What you have to do: Can you continue the forum thread about buying a turbo trainer for winter time-trial training, starting after its last sentence?

======== Selected text

Richie GRichie G Posts: 283
edited November 2007 in Training, fitness and health
I know there have been lots of Turbo related threads lately, but bear with me! I'm considering getting one of these instruments of torture, as i'm trying to devise a winter training schedule to help me do my first season of TT's. Wondering if a turbo would be the best way for me to help build my speed and compliment longer, steadier outdoor efforts. Do people have specific workouts when on the turbo? I currently have little structure to my riding beyond trying to do 100 miles a week, generally at the same pace. Now i'm doing more miles, i find the excercise bikes at my local gym unridable- last time i used one my knee wasn't right for fortnight! If a turbo in going to help me improve, i'm tempted to cancel the gym membership and get one. Just want to know whether this is the right thing to do and how to get the best out of using one. Sorry to ramble on, i like to check things out before reaching for my wallet! :D

Rich

Posts

  • nmcgannnmcgann Posts: 1,780
    Richie G wrote:
    I know there have been lots of Turbo related threads lately, but bear with me! I'm considering getting one of these instruments of torture, as i'm trying to devise a winter training schedule to help me do my first season of TT's. Wondering if a turbo would be the best way for me to help build my speed and compliment longer, steadier outdoor efforts. Do people have specific workouts when on the turbo? I currently have little structure to my riding beyond trying to do 100 miles a week, generally at the same pace. Now i'm doing more miles, i find the excercise bikes at my local gym unridable- last time i used one my knee wasn't right for fortnight! If a turbo in going to help me improve, i'm tempted to cancel the gym membership and get one. Just want to know whether this is the right thing to do and how to get the best out of using one. Sorry to ramble on, i like to check things out before reaching for my wallet! :D

    Rich

    A turbo is a great way of doing very time-efficient sessions. I did my first season of TTs this year and a lot of the hardest work was done on the turbo.

================
======== Entries provided

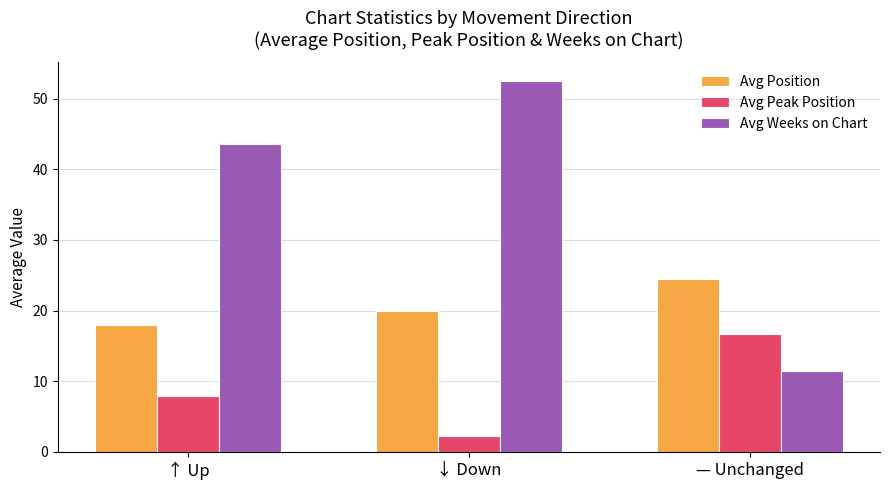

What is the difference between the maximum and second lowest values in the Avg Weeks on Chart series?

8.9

================
======== Entries provided

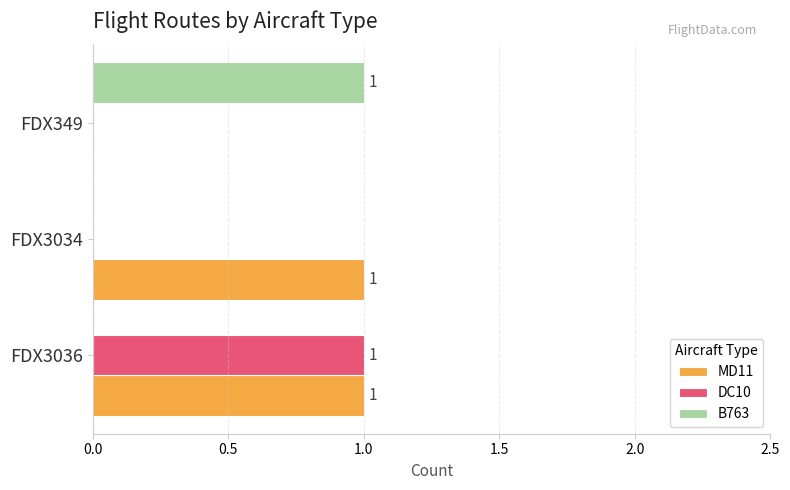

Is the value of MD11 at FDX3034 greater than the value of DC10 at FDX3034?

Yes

================

Exercise answer:
    This time of year I'm doing 1h Tempo sessions and muscular strength sessions on the turbo during the week and 2h Tempo and longer endurance road rides at the weekend. This will expand into 2x20min threshold sessions in the new year and then 5min Vo2max and 2min strength intervals building into the race season - these are all done on the turbo. I can just about do 2x20 on the road (although it is very hard to keep the intensity constant), but the vo2max and 2min intervals are too intense to do safely on the road, i'd be in the ditch for sure.

    As for getting the right number and mix of sessions - that's why I have a coach :wink:

    Neil
    --
    "Because the cycling is pain. The cycling is soul crushing pain."
  • I just tried a Tacx Sirius tonight and am impressed how hard you can go on it. The one I currently have is too easy, think rollers with a bit of resistance. The wiggle spec on the Tacx says "600watts at 40kph suitable for endurance and light intervals" FFS what are heavy ones???
  • Richie GRichie G Posts: 283
    Funnily enough, i was looking at the Tacx on Wiggle tonight and wondering if i might need something with more resistance - maybe not, eh!
    A turbo is a great way of doing very time-efficient sessions. I did my first season of TTs this year and a lot of the hardest work was done on the turbo.
    I was hoping this would allow me to make the most of my training time. I often run for the same reason, wanted a way of fitting in more intense cycling too. Basically, i'm trying to work out how much extra time a week i can give to training. With the darker evenings, my long rides home aren't as practical- some of the roads i use will be pitch black soon. I think Mrs G likes the idea of me being at home instead of out on the bike in the dark!
  • nmcgannnmcgann Posts: 1,780
    Richie G wrote:
    Funnily enough, i was looking at the Tacx on Wiggle tonight and wondering if i might need something with more resistance - maybe not, eh!
    A turbo is a great way of doing very time-efficient sessions. I did my first season of TTs this year and a lot of the hardest work was done on the turbo.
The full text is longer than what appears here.